2007年01月14日(日) |
「太郎」はいなくなった… |
今日は、以前紹介したことのある犬さんのお話である。 詳しくはこちらを見てくださいね→「雨の散歩もまた楽し」 (記事は下の方に書いてあります)
この犬さんの名前を勝手に「太郎」と名付けて、 この路地を通るたびに 「こんにちは、元気してる?」 と挨拶して、なでなでしていた。 (これは昨年6月の写真)
しかし「こんにちは」をするたびに、 どんどん弱ってきているのがわかっていた。
10月に入ると、こんな感じになっていた。 とてもふらふらとしていて、 「太郎、太郎」などと仮の名前を呼んでも、 振り返るのもやっとという感じだった。
あらら…
だいぶ弱ってきたね、 「太郎、大丈夫?」 と心配になってきていた。
そして12月。
この路地を通ると、こんなふうになっていた。
「ああ、太郎は逝ってしまったね…」
と私は察した。
そして、1月。
また、この路地を通ると、 お正月用の花が飾ってあり、太郎用の水入れに、 水もちゃんと入れて置いてあった。
「ああ、本当に逝ってしまったんだわ…」 そう、思って花を見ていると…
偶然、このお宅から 年配のおばさんができてたのだ。 私はどうしても太郎のことが聞きたかったので、 おばさんに話しかけた。
「あの〜、ここにいつもいた犬さん、 亡くなっちゃんたんですか?」 「ええ、11月28日に」 「ああ、そうだったんですか…いつもお花が飾って あるので、いなくなったんだなぁと思って…」 「主人が、毎朝あげているんですよ。
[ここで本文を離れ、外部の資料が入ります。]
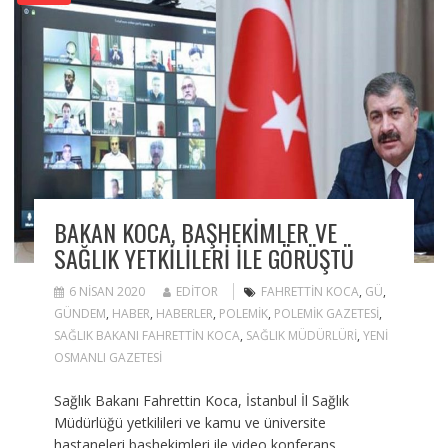
BAKAN KOCA, BAŞHEKIMLER VE
SAĞLIK YETKILILERI ILE GÖRÜŞTÜ
6 NISAN 2020
EDITOR
FAHRETTIN KOCA
,
GÜ
,
GÜNDEM
,
HABER
,
HABERLER
,
POLEMIK
,
POLEMIK GAZETESI
,
SAĞLIK BAKANI FAHRETTIN KOCA
,
SAĞLIK MÜDÜRLÜRI
,
YENI
OSMANLI GAZETESI
Sağlık Bakanı Fahrettin Koca, İstanbul İl Sağlık
Müdürlüğü yetkilileri ve kamu ve üniversite
hastaneleri başhekimleri ile video konferans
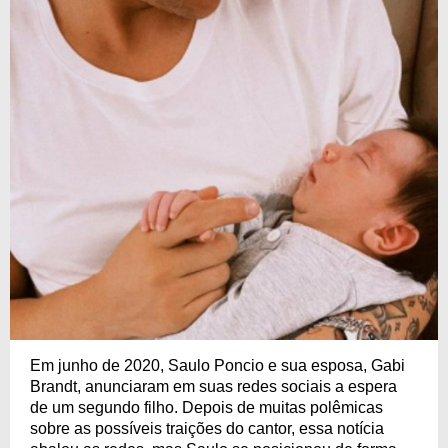
Em junho de 2020, Saulo Poncio e sua esposa, Gabi
Brandt, anunciaram em suas redes sociais a espera
de um segundo filho. Depois de muitas polêmicas
sobre as possíveis traições do cantor, essa notícia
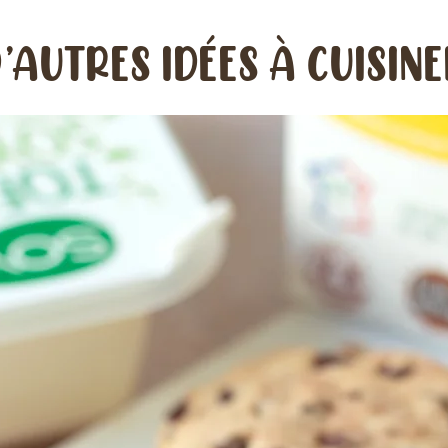
’AUTRES IDÉES À CUISIN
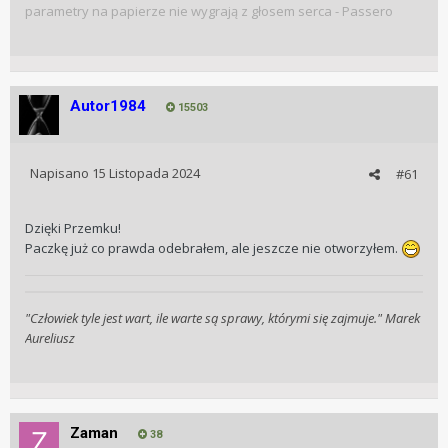
parametry na papierze nie wygrają z głosem serca - Passero
Autor1984
15503
Napisano
15 Listopada 2024
#61
Dzięki Przemku!
Paczkę już co prawda odebrałem, ale jeszcze nie otworzyłem.
"Człowiek tyle jest wart, ile warte są sprawy, którymi się zajmuje." Marek
Aureliusz
Zaman
38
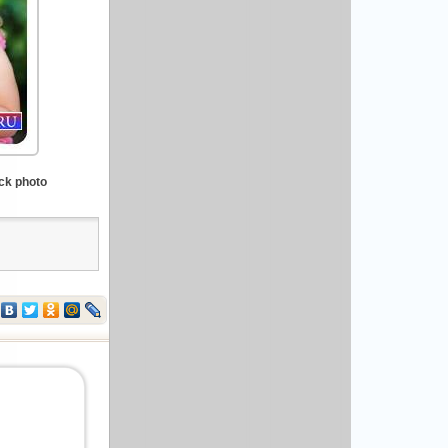
ck photo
」
太郎は、11月28日に、 逝ってしまったのだ。
「何歳だったんですか?」 「17歳だったんですよ、もうおじいちゃん犬でね。 大分弱っていたので、亡くなる2日前に 玄関の方に入れて、温かい敷物をしいて、 体を温めたりしてマッサージしたりしたんですが、 だんだん体温が低くなって。 最後は、みんなの顔を見て、静かに息を 引き取ったんですよ。」
苦しまずに、みんなに看取られて 逝ったらしい…よかった…
「そうだったんですか… いつも写真を撮っていたんです、かわいいので。 ところでなんて言う名前だったんですか?」 「チャーリーです」 「ああ、チャーリーだったんですか…」
私はいつも「太郎」と呼んでいたが、実は、 チャーリーという名前であることがわかった。 「チャーリー」だったのか…そっかぁ。 ちょっと思った名前とは違っていた。
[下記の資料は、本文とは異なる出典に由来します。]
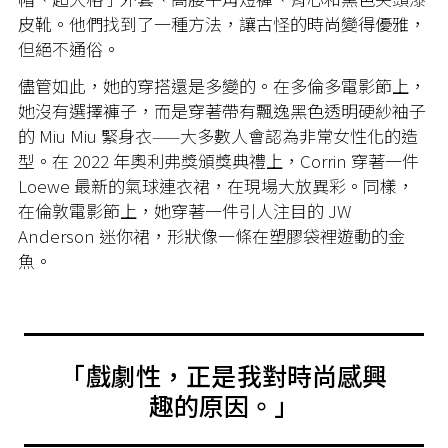
皮靴。他們找到了一種方法，讓古怪的時尚變得優雅，
但絕不通俗。
儘管如此，她的穿搭還是多變的。在多倫多電影節上，
她沒有選擇褲子，而是穿著帶有飄逸黑色透明硬紗袖子
的 Miu Miu 緊身衣——大多數人會認為非常女性化的造
型。在 2022 年奧利弗獎頒獎典禮上，Corrin 穿著一件
Loewe 最新的氣球連衣裙，在現場大放異彩。同樣，
在倫敦電影節上，她穿著一件引人注目的 JW
Anderson 迷你裙，形狀像一條在塑膠袋裡遊動的金
魚。
「戲劇性，正是我對時尚感興
趣的原因。」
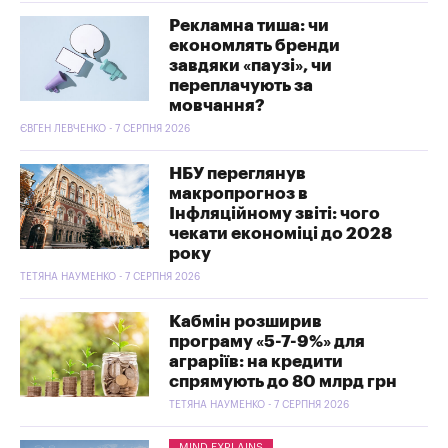
Рекламна тиша: чи
економлять бренди
завдяки «паузі», чи
переплачують за
мовчання?
ЄВГЕН ЛЕВЧЕНКО - 7 СЕРПНЯ 2026
НБУ переглянув
макропрогноз в
Інфляційному звіті: чого
чекати економіці до 2028
року
ТЕТЯНА НАУМЕНКО - 7 СЕРПНЯ 2026
Кабмін розширив
програму «5-7-9%» для
аграріїв: на кредити
спрямують до 80 млрд грн
ТЕТЯНА НАУМЕНКО - 7 СЕРПНЯ 2026
MIND EXPLAINS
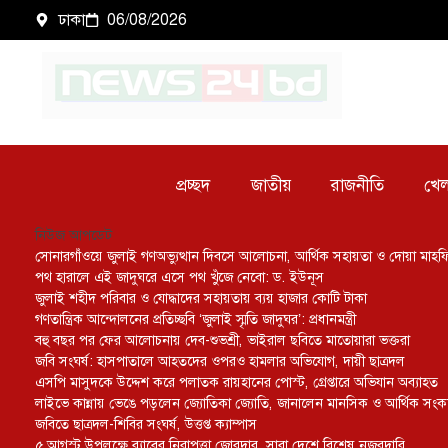
ঢাকা
06/08/2026
প্রচ্ছদ
জাতীয়
রাজনীতি
খেল
নিউজ আপডেট
সোনারগাঁওয়ে জুলাই গণঅভ্যুত্থান দিবসে আলোচনা, আর্থিক সহায়তা ও দোয়া মাহ
পথ হারালে এই জাদুঘরে এসে পথ খুঁজে নেবো: ড. ইউনূস
জুলাই শহীদ পরিবার ও যোদ্ধাদের সহায়তায় ব্যয় হাজার কোটি টাকা
গণতান্ত্রিক আন্দোলনের প্রতিচ্ছবি ‘জুলাই স্মৃতি জাদুঘর’: প্রধানমন্ত্রী
বহু বছর পর ফের আলোচনায় দেব-শুভশ্রী, ভাইরাল ছবিতে মাতোয়ারা ভক্তরা
জবি সংঘর্ষ: হাসপাতালে আহতদের ওপরও হামলার অভিযোগ, দায়ী ছাত্রদল
এসপি মাসুদকে উদ্দেশ করে পলাতক রায়হানের পোস্ট, গ্রেপ্তারে অভিযান অব্যাহত
লাইভে কান্নায় ভেঙে পড়লেন জ্যোতিকা জ্যোতি, জানালেন মানসিক ও আর্থিক সং
জবিতে ছাত্রদল-শিবির সংঘর্ষ, উত্তপ্ত ক্যাম্পাস
৫ আগস্ট উপলক্ষে র‌্যাবের নিরাপত্তা জোরদার, সারা দেশে বিশেষ নজরদারি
チャーリーは雑種で、もらってきたときには、 とても小さな犬だったと言う。 そして、散歩が大好きだったと言う。
「とってもかわいくて。人なつこくて…」 「片方の足の白いのがかわいかったですよね」 「ええ、それがトレードマークで、みんなから 可愛がられたんですよ」
そして、おばさんは最後に
「いなくなってみると…寂しくてね。 いまとなってみると、こんな狭いところに よく17年間もいてくれたなぁと思うと、 いじらしくなってきてしまうんです…」
そう言って、涙を浮かべた。
確かに、この路地は狭くて、 チャーリーがつながれている場所も 本当に狭い場所である。 恐らくチャーリーの動ける範囲は、 1メートル四方くらいのものだと思う。 この範囲の中でチャーリーは、17年間暮らし、 そして、毎日の散歩を楽しみにしていたのだ。
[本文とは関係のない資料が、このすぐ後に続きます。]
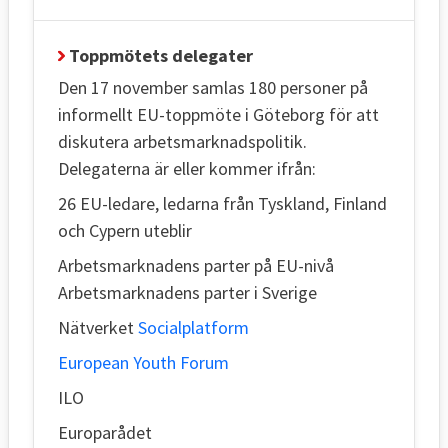
Toppmötets delegater
Den 17 november samlas 180 personer på
informellt EU-toppmöte i Göteborg för att
diskutera arbetsmarknadspolitik.
Delegaterna är eller kommer ifrån:
26 EU-ledare, ledarna från Tyskland, Finland
och Cypern uteblir
Arbetsmarknadens parter på EU-nivå
Arbetsmarknadens parter i Sverige
Nätverket
Socialplatform
European Youth Forum
ILO
Europarådet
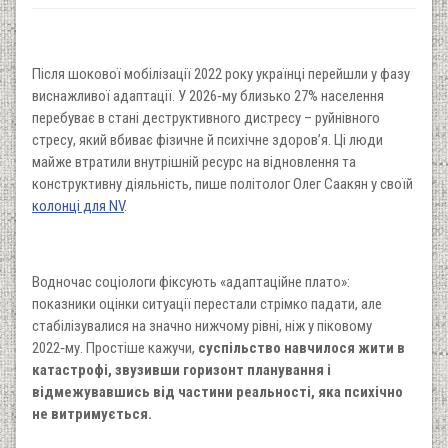
Після шокової мобілізації 2022 року українці перейшли у фазу
виснажливої адаптації. У 2026‑му близько 27% населення
перебуває в стані деструктивного дистресу – руйнівного
стресу, який вбиває фізичне й психічне здоров’я. Ці люди
майже втратили внутрішній ресурс на відновлення та
конструктивну діяльність, пише політолог Олег Саакян у своїй
колонці для NV
.
Водночас соціологи фіксують «адаптаційне плато»:
показники оцінки ситуації перестали стрімко падати, але
стабілізувалися на значно нижчому рівні, ніж у піковому
2022‑му. Простіше кажучи,
суспільство навчилося жити в
катастрофі, звузивши горизонт планування і
відмежувавшись від частини реальності, яка психічно
не витримується.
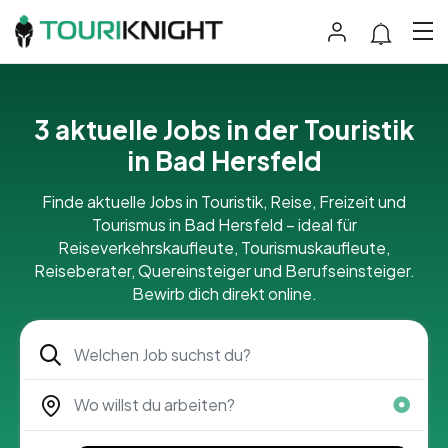
3 aktuelle Jobs in der Touristik
in Bad Hersfeld
Finde aktuelle Jobs in Touristik, Reise, Freizeit und
Tourismus in Bad Hersfeld – ideal für
Reiseverkehrskaufleute, Tourismuskaufleute,
Reiseberater, Quereinsteiger und Berufseinsteiger.
Bewirb dich direkt online.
毎日、ここでチャーリーは 何を見ていたのだろうな… と思わずにおれなかった。
しかし… チャーリーはみんなに愛されていたのだ。 きっと、みんなに いっぱい声をかけてもらったに違いない。 そして、多くの人に愛嬌を振りまいて、 多くの人をなごませてきたのだと思う。
「チャーリー、ご苦労さまでした」 と私は思った。
私は、おばさんに教えてもらったお礼を 言って、この場を離れた。
そして、 「いまごろ、天国で遊んでいるかな。 チャーリー元気でね」 と心の中で語りかけたのだった。